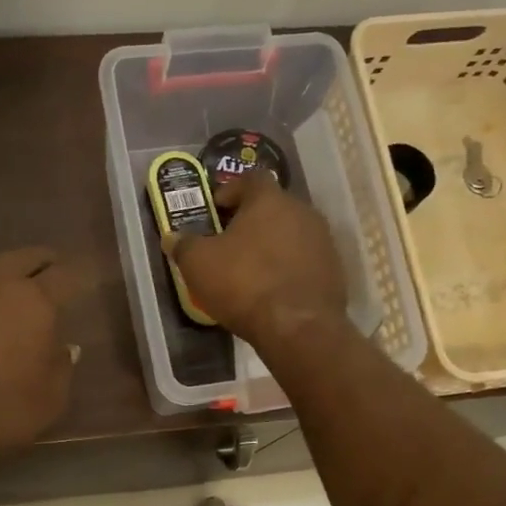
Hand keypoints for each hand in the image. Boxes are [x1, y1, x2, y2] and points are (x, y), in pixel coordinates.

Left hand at [0, 248, 79, 464]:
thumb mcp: (49, 400)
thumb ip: (61, 367)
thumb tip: (63, 347)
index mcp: (36, 299)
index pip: (68, 275)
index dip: (81, 276)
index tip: (86, 279)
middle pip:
◇ ◇ ◇ ◇
→ **Work order**
Every entry above needs to be duplicated exactly, without its images.

→ **Written response**
Hand keypoints for each hand in the image. Boxes are [x1, y1, x2, y2] and points are (x, y), in pixel coordinates.

Left hand at [0, 248, 79, 464]:
thumb mcp: (49, 400)
thumb ip: (61, 367)
thumb tip: (63, 347)
index mcp: (36, 299)
index pip: (68, 275)
index dip: (81, 276)
index tip: (86, 279)
middle pip:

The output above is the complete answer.